Anderen willen dat hij president wordt omdat ze geloven dat hij een sterke houding zal aannemen tegenover ‘terroristische protesten’ en zal heersen met ijzeren vuist, zelfs als sympathiseren ze met mij en denken ze dat ik waarschijnlijk onschuldig ben. Anderen zijn pro-Sabahi, omdat ze hem zien als één van hen. “Hij belooft om gevangenen vrij te laten”, zeggen ze, om toegebruld te worden door andere gevangenen die zeggen dat hij alleen beloofd heeft om gewetensgevangenen vrij te laten. En er zijn mensen die de verkiezingen zien als een farce, die ze hadden geboycot als ze vrij waren geweest.
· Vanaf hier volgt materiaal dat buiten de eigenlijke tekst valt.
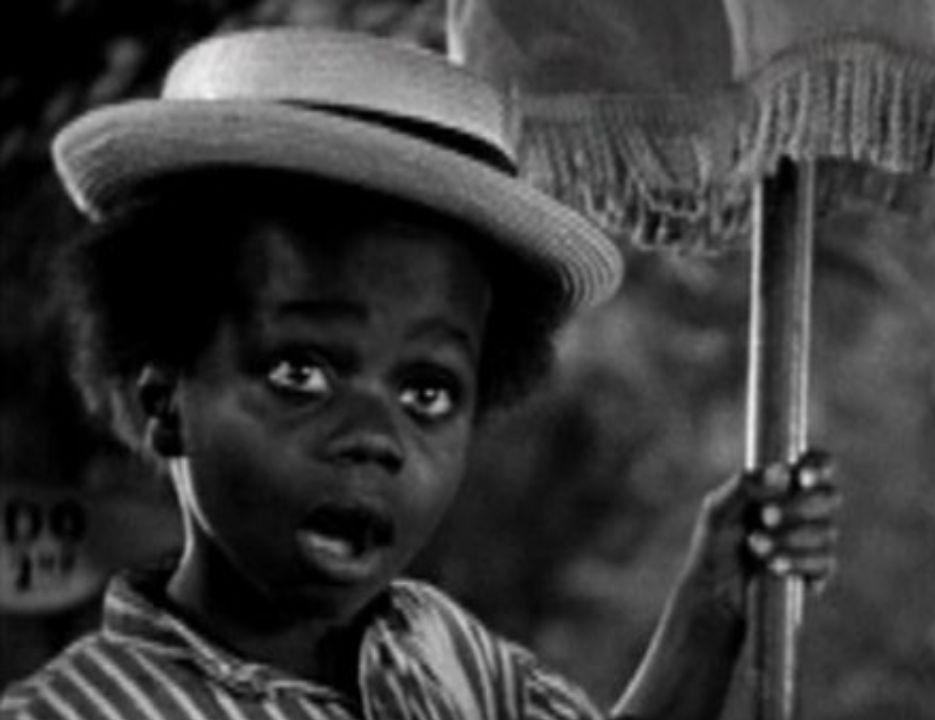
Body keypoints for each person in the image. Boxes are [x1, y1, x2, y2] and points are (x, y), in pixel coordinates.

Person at [0, 27, 840, 720]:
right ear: (164, 400)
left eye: (427, 392)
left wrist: (710, 607)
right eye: (301, 373)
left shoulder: (444, 652)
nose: (375, 438)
Een gevangenis is een microkosmos van de maatschappij. Ik voel me als tussen familie. Ze geven me allemaal advies over hoe ik mij meer op mijn carrière en mijn toekomst moet richten wanneer ik hier uit ben. Ik antwoord daarop: de Egyptenaren verdienen beter dan dit, dat er nog geen gerechtigheid is geschied, en dat we zullen blijven proberen om een betere toekomst op te bouwen. En op dat moment bereikt ons het nieuws van Hosni Mubarak’s drie jaar gevangenisstraf voor de aanklacht van wijdverbreide corruptie, verduistering van fondsen en financiële fraude in de “Presidentieel Paleis-zaak”.
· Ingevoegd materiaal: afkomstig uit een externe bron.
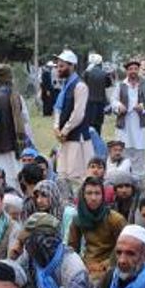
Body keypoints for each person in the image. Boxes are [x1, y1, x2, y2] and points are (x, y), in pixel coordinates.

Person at [17, 213, 89, 288]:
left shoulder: (73, 267)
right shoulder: (31, 257)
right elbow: (19, 284)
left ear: (46, 241)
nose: (26, 246)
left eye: (29, 240)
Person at [67, 176, 127, 281]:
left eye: (97, 193)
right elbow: (72, 248)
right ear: (83, 196)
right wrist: (80, 265)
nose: (93, 198)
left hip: (112, 266)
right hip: (87, 265)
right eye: (89, 193)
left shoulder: (115, 219)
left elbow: (125, 247)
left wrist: (104, 265)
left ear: (102, 196)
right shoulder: (78, 218)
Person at [52, 50, 94, 190]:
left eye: (62, 66)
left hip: (77, 137)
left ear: (71, 66)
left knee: (77, 175)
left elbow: (78, 114)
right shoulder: (65, 86)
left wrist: (64, 131)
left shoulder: (80, 86)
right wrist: (56, 128)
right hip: (65, 138)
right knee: (63, 174)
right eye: (58, 66)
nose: (59, 69)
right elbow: (58, 108)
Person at [112, 59, 145, 181]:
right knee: (123, 148)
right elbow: (113, 100)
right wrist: (119, 106)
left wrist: (143, 106)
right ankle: (123, 177)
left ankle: (138, 177)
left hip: (139, 123)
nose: (133, 71)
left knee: (139, 149)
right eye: (130, 69)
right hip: (124, 123)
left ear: (138, 70)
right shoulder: (121, 85)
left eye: (135, 69)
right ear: (127, 71)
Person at [82, 53, 110, 136]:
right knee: (98, 125)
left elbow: (84, 81)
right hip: (100, 102)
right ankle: (97, 140)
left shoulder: (87, 73)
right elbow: (108, 84)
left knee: (89, 124)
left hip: (89, 102)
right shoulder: (104, 73)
Terwijl ik dubbel lig van het lachen, vraag ik hen: “Wat voor toekomst verwachten jullie dat ik heb in een onrechtvaardige maatschappij, waar het regime denkt dat Umm Ahmed, die de afgelopen acht jaar vast zat en er nog zes te gaan heeft omdat ze een vervalste cheque heeft ondertekend van niet meer dan 50.000 LE, een grotere crimineel is dan Mubarak?” – diezelfde Mubarak die Sisi steunt, die ze zien als hun redder.
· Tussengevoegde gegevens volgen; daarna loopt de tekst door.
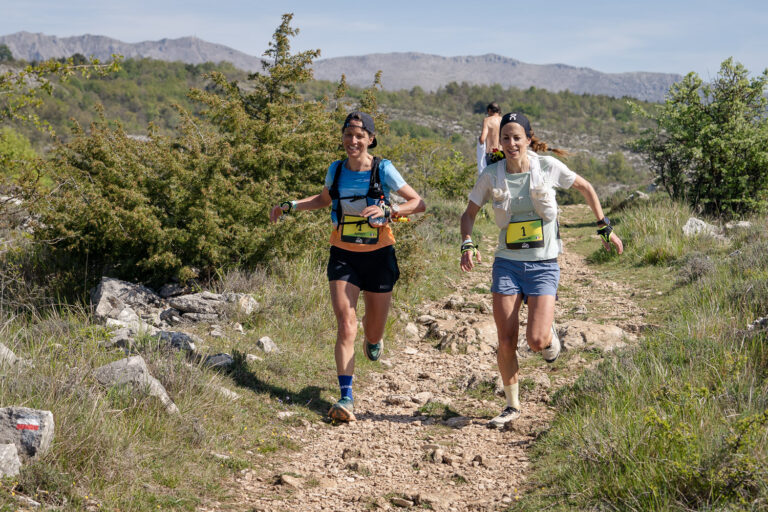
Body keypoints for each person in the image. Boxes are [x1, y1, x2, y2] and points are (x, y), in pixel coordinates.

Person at [460, 112, 623, 428]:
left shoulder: (547, 166)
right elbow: (468, 214)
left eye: (516, 137)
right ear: (500, 142)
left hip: (543, 265)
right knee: (506, 340)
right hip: (507, 264)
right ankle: (512, 405)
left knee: (535, 340)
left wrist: (604, 226)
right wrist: (467, 242)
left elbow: (586, 187)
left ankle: (548, 338)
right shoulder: (492, 175)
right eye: (505, 138)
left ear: (528, 139)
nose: (511, 143)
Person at [270, 111, 426, 422]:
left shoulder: (383, 169)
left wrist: (390, 210)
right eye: (347, 135)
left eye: (359, 136)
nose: (352, 141)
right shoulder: (336, 169)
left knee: (373, 330)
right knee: (346, 324)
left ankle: (374, 339)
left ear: (370, 139)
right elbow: (323, 200)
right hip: (343, 254)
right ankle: (346, 397)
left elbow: (418, 203)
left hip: (379, 255)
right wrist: (290, 206)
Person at [477, 102, 502, 174]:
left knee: (491, 177)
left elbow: (482, 139)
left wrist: (479, 141)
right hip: (502, 153)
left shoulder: (487, 120)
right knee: (501, 176)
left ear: (490, 110)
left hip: (493, 152)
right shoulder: (503, 120)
Hier spreken ze over deze klassenmaatschappij en dromen van sociale gerechtigheid zonder ingewikkelde theorieën.
We moeten nooit ons hoofddoel uit het zicht verliezen in de hitte van de strijd, waarin we bijna om de dag vrienden en kameraden hebben verloren. We moeten niet veranderen in mensen die de vrijheid van die of deze persoon eisen, terwijl we de bredere noden en angsten van de Egyptische bevolking vergeten, die gewoon van dag tot dag willen overleven.
Terwijl we onze leuzen scanderen tegen de Protestwet, zouden we moeten werken aan het afschaffen van dit klassensysteem; aan het organiseren van onszelf en het leggen van contacten met de armen, aan het opkomen voor hun rechten en het bouwen van een visie op hoe wij hun problemen moeten oplossen. We zouden moeten scanderen, “Vrijheid voor de armen”, zo dat mensen niet denken dat we los staan van hen en hun problemen.
En ten slotte, als we de leuze “Vrijheid voor die of deze persoon”dan toch moeten aanheffen, laat het dan zijn, “Vrijheid voor Sayeda”, “Vrijheid voor Heba” en “Vrijheid voor Fatima”, – de drie meisjes die ik ontmoette op het Directoraat voor de Veiligheid en die werden beschuldigd van lidmaatschap van de Moslimbroederschap, moord, en nog wat dingen. Ze werden willekeurig opgepakt en zitten al sinds januari vast zonder proces.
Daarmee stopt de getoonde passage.